Dataset records
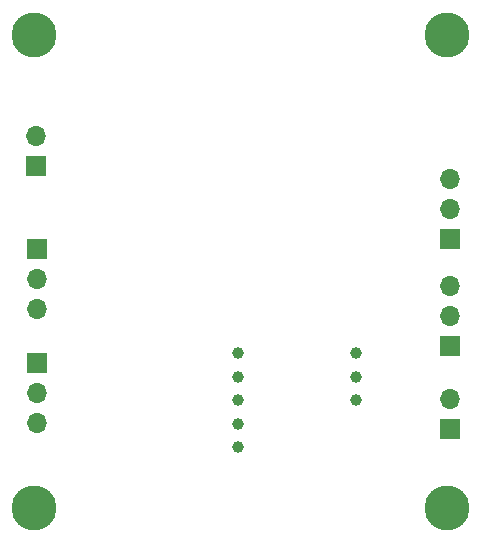
<source format=gbr>
%TF.GenerationSoftware,KiCad,Pcbnew,8.0.8*%
%TF.CreationDate,2025-06-23T11:54:19+02:00*%
%TF.ProjectId,LedDimmer,4c656444-696d-46d6-9572-2e6b69636164,rev?*%
%TF.SameCoordinates,Original*%
%TF.FileFunction,Soldermask,Bot*%
%TF.FilePolarity,Negative*%
%FSLAX46Y46*%
G04 Gerber Fmt 4.6, Leading zero omitted, Abs format (unit mm)*
G04 Created by KiCad (PCBNEW 8.0.8) date 2025-06-23 11:54:19*
%MOMM*%
%LPD*%
G01*
G04 APERTURE LIST*
%ADD10C,2.600000*%
%ADD11C,3.800000*%
%ADD12C,1.000000*%
%ADD13R,1.700000X1.700000*%
%ADD14O,1.700000X1.700000*%
G04 APERTURE END LIST*
D10*
%TO.C,H4*%
X40430000Y-62010000D03*
D11*
X40430000Y-62010000D03*
%TD*%
D12*
%TO.C,TP3*%
X67730000Y-92910000D03*
%TD*%
%TO.C,TP5*%
X57730000Y-90910000D03*
%TD*%
D13*
%TO.C,J5*%
X75700000Y-88335000D03*
D14*
X75700000Y-85795000D03*
X75700000Y-83255000D03*
%TD*%
D10*
%TO.C,H2*%
X75430000Y-102010000D03*
D11*
X75430000Y-102010000D03*
%TD*%
D13*
%TO.C,J1*%
X40700000Y-80100000D03*
D14*
X40700000Y-82640000D03*
X40700000Y-85180000D03*
%TD*%
D13*
%TO.C,J2*%
X40630000Y-73050000D03*
D14*
X40630000Y-70510000D03*
%TD*%
D12*
%TO.C,TP4*%
X57730000Y-92910000D03*
%TD*%
%TO.C,TP2*%
X67730000Y-90910000D03*
%TD*%
%TO.C,TP1*%
X67730000Y-88910000D03*
%TD*%
D10*
%TO.C,H3*%
X40430000Y-102010000D03*
D11*
X40430000Y-102010000D03*
%TD*%
D13*
%TO.C,J6*%
X75700000Y-95350000D03*
D14*
X75700000Y-92810000D03*
%TD*%
D12*
%TO.C,TP8*%
X57730000Y-94910000D03*
%TD*%
D13*
%TO.C,J4*%
X75700000Y-79225000D03*
D14*
X75700000Y-76685000D03*
X75700000Y-74145000D03*
%TD*%
D12*
%TO.C,TP6*%
X57730000Y-88910000D03*
%TD*%
D13*
%TO.C,J3*%
X40700000Y-89775000D03*
D14*
X40700000Y-92315000D03*
X40700000Y-94855000D03*
%TD*%
D12*
%TO.C,TP7*%
X57730000Y-96910000D03*
%TD*%
D10*
%TO.C,H1*%
X75430000Y-62010000D03*
D11*
X75430000Y-62010000D03*
%TD*%
M02*

</source>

> Activity: What you should produce is an exact copy of the records, with the pictures left out.

> Result:
<source format=gbr>
%TF.GenerationSoftware,KiCad,Pcbnew,8.0.8*%
%TF.CreationDate,2025-06-23T11:54:19+02:00*%
%TF.ProjectId,LedDimmer,4c656444-696d-46d6-9572-2e6b69636164,rev?*%
%TF.SameCoordinates,Original*%
%TF.FileFunction,Soldermask,Bot*%
%TF.FilePolarity,Negative*%
%FSLAX46Y46*%
G04 Gerber Fmt 4.6, Leading zero omitted, Abs format (unit mm)*
G04 Created by KiCad (PCBNEW 8.0.8) date 2025-06-23 11:54:19*
%MOMM*%
%LPD*%
G01*
G04 APERTURE LIST*
%ADD10C,2.600000*%
%ADD11C,3.800000*%
%ADD12C,1.000000*%
%ADD13R,1.700000X1.700000*%
%ADD14O,1.700000X1.700000*%
G04 APERTURE END LIST*
D10*
%TO.C,H4*%
X40430000Y-62010000D03*
D11*
X40430000Y-62010000D03*
%TD*%
D12*
%TO.C,TP3*%
X67730000Y-92910000D03*
%TD*%
%TO.C,TP5*%
X57730000Y-90910000D03*
%TD*%
D13*
%TO.C,J5*%
X75700000Y-88335000D03*
D14*
X75700000Y-85795000D03*
X75700000Y-83255000D03*
%TD*%
D10*
%TO.C,H2*%
X75430000Y-102010000D03*
D11*
X75430000Y-102010000D03*
%TD*%
D13*
%TO.C,J1*%
X40700000Y-80100000D03*
D14*
X40700000Y-82640000D03*
X40700000Y-85180000D03*
%TD*%
D13*
%TO.C,J2*%
X40630000Y-73050000D03*
D14*
X40630000Y-70510000D03*
%TD*%
D12*
%TO.C,TP4*%
X57730000Y-92910000D03*
%TD*%
%TO.C,TP2*%
X67730000Y-90910000D03*
%TD*%
%TO.C,TP1*%
X67730000Y-88910000D03*
%TD*%
D10*
%TO.C,H3*%
X40430000Y-102010000D03*
D11*
X40430000Y-102010000D03*
%TD*%
D13*
%TO.C,J6*%
X75700000Y-95350000D03*
D14*
X75700000Y-92810000D03*
%TD*%
D12*
%TO.C,TP8*%
X57730000Y-94910000D03*
%TD*%
D13*
%TO.C,J4*%
X75700000Y-79225000D03*
D14*
X75700000Y-76685000D03*
X75700000Y-74145000D03*
%TD*%
D12*
%TO.C,TP6*%
X57730000Y-88910000D03*
%TD*%
D13*
%TO.C,J3*%
X40700000Y-89775000D03*
D14*
X40700000Y-92315000D03*
X40700000Y-94855000D03*
%TD*%
D12*
%TO.C,TP7*%
X57730000Y-96910000D03*
%TD*%
D10*
%TO.C,H1*%
X75430000Y-62010000D03*
D11*
X75430000Y-62010000D03*
%TD*%
M02*

</source>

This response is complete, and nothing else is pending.